Q. I recently got engaged to my best friend, and we couldn’t be happier.

However, we are facing a difficult decision for the holidays this year and in the future. We live in D.C., and every Christmas, we have gone back to the West Coast to celebrate with his family. He rarely sees his family, so I’ve gladly accompanied him. This year, my mom finally put her foot down and told me how she felt about my not spending the past four Christmases with my side of the family. I completely agree, and I promised I’d be here this year. She was elated, and even agreed to take me to the airport after we open presents, so I can see my in-laws as well.

The problem is, not having my fiance with me on Christmas would be awful. He’s extremely torn, he’s never missed a Christmas morning with his family, but he also doesn’t want to be without me.

I’ve stressed my side of the situation (that we should be a team, and I deserve to have a Christmas morning with my family), and his family has stressed theirs (they see him only a few times per year). He hasn’t made up his mind yet.

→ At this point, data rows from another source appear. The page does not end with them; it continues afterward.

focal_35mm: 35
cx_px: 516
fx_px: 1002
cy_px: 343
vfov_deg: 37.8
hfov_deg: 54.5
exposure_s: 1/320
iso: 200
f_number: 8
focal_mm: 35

One additional note, we are relocating to California in the next year or so, and starting a family. We will remain in California forever, and I’m positive he and his family will change their outlook on the whole Christmas situation if I ask to go to my house every year because I never see my family.

Am I right to feel as though my fiance should make this sacrifice this year?

Blue Christmas

A. “Who’s right?” is not the question you want to be asking as you stand on the brink of “forever.”

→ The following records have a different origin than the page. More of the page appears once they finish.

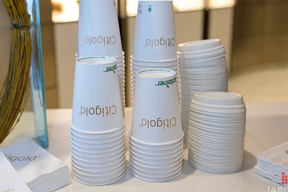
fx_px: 360
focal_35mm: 45
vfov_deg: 29.8
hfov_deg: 43.5
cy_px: 74
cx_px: 129
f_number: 3.2
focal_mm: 32
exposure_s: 1/125
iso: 400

Instead, I suggest: “What serves us both here, with Christmas and in general, this year and from now on?”

The right answer will be personal and mutual, which is what all answers are that serve a marriage and the people in it, by extension.

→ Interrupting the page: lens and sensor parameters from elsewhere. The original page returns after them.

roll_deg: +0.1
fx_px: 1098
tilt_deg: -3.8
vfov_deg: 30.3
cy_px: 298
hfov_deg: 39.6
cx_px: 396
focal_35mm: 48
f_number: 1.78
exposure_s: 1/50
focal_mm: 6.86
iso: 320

Regardless, I’m butting in. I don’t think it serves you or your fiance, for Christmas or any other important event, for this year or in perpetuity, to keep treating yourselves primarily as your parents’ children.

You are adults and as such you are centers of your own families now be it a family of one, two or 13 including children, cats and goldfish. Your mommies and daddies can put all their feet down, but they no longer have jurisdiction. “Never missed a Christmas morning with his family,” I’m sorry, just doesn’t cross the marital placenta.

So start thinking and planning accordingly. If you want to see your parents, then see them on mutually agreeable dates, holiday or non. If this or that holiday just belongs at Mom’s, then get there but don’t march there on anyone’s orders but your own.

“Your” here refers to you and your fiance collectively, which is something else to get straight; if I read your letter correctly, you promised yourself to Mom without first huddling with Fiance. That’s another precedent not to be setting.

I realize this is an extended way of saying, “Grow-up time!,” but an unwelcome “what” tends to go over better with a spoonful of “why.”